▶ [Рабочее задание A]:
Ответьте по отрывку об искусстве у Мальро:
(i) К какому уделу, согласно цитате из «Призыва к интеллигентам», живопись стремилась приобщить людей?
(ii) Чем становится воля к творчеству, перестав быть подчиненным священному способом его достижения?
(iii) В противовес какому миру человек, по последней цитате, воздвигает мир, принадлежащий только ему?
▶ [Рабочее задание B]: Объясните в одном–трех предложениях, почему, по Мальро, искусство во всех предшествующих цивилизациях обрамляло религиозный культ. Опирайтесь на отрывок об искусстве у Мальро.
▶ [Рабочее задание C]: Воспроизведите без изменений фрагмент отрывка об искусстве у Мальро, начиная со слов «Так истолкованное искусство» и заканчивая словами «примыкало к священнослужительству.».

▶ [Предоставленный отрывок]:
• • • •

Так истолкованное искусство выглядит очередным воплощением давней мечты «завоевателей» Мальро о богоравной свободе. Заявка на то, чтобы уподобиться небесному Творцу, который создал бытие по собственной воле и разумению, живопись всегда «вырабатывала систему линий, дабы с их помощью вырвать людей из власти человеческого удела и приобщить к уделу священному» («Призыв к интеллигентам»[71]). И потому, считает Мальро, не случайно во всех предшествующих цивилизациях, чтивших тех или иных богов, искусство обрамляло религиозный культ и им вдохновлялось. Творчество было заклинанием, обращенным к надмирным вседержителям конечных смыслов, смешивалось и переплеталось с молитвой о даровании верующему нездешнего могущества и совершенства. Служение красоте и правде сопутствовало служению святыням, примыкало к священнослужительству.
Однако все решительнее расходящаяся с верой культура XX века расщепила окончательно это сращение, и без того в последние два-три столетия в Европе не особенно прочное. Она впервые вычленила собственное призвание художественного творчества во всей его чистоте и самодостаточности. Искусство отшвырнуло подпорки религиозно-священного и нашло оправдание в самом себе. «Воля к творчеству не уходит вместе со священным, она становится высшей ценностью, перестав быть подчиненным этому священному способом его достижения» («Воображаемый музей…»)[72]. Орудие превращается в самоцель. Вот почему «новейшее искусство не есть искусство, лишенное духовных ценностей… оно – искусство, ставшее собственной фундаментальной ценностью. Ни искусство, ни культура не являются украшением праздности; они суть яростные завоевания человека, дабы воздвигнуть в противовес миру действительному – мир, принадлежащий только человеку»[73].

• • • •

▶ [Записанные данные]:
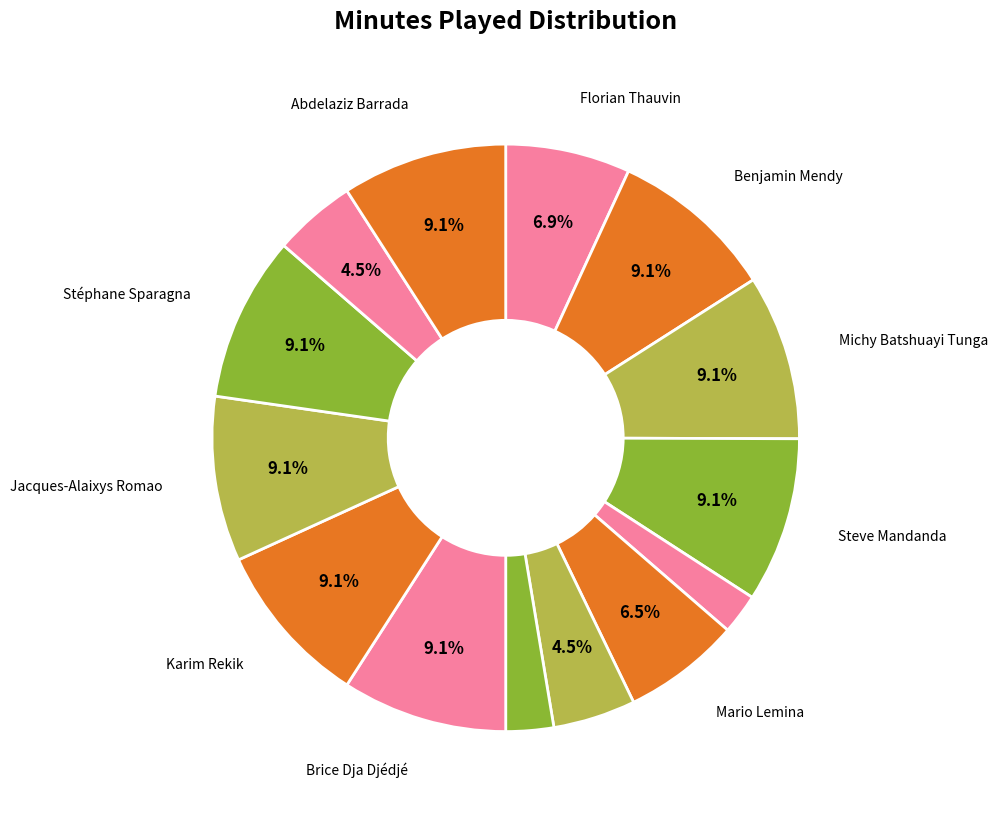

Count the number of slices in the pie.

14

• • • •

▶ [Раздел ответа A]:
(i) К уделу священному.
(ii) Высшей ценностью.
(iii) Миру действительному.

▶ [Раздел ответа B]: Живопись всегда была заявкой на то, чтобы уподобиться небесному Творцу, создавшему бытие по собственной воле и разумению. Она вырабатывала систему линий, чтобы вырвать людей из власти человеческого удела и приобщить их к уделу священному. Поэтому связь искусства с религиозным культом, вдохновлявшим его, не случайна.

▶ [Раздел ответа C]:
Так истолкованное искусство выглядит очередным воплощением давней мечты «завоевателей» Мальро о богоравной свободе. Заявка на то, чтобы уподобиться небесному Творцу, который создал бытие по собственной воле и разумению, живопись всегда «вырабатывала систему линий, дабы с их помощью вырвать людей из власти человеческого удела и приобщить к уделу священному» («Призыв к интеллигентам»[71]). И потому, считает Мальро, не случайно во всех предшествующих цивилизациях, чтивших тех или иных богов, искусство обрамляло религиозный культ и им вдохновлялось. Творчество было заклинанием, обращенным к надмирным вседержителям конечных смыслов, смешивалось и переплеталось с молитвой о даровании верующему нездешнего могущества и совершенства. Служение красоте и правде сопутствовало служению святыням, примыкало к священнослужительству.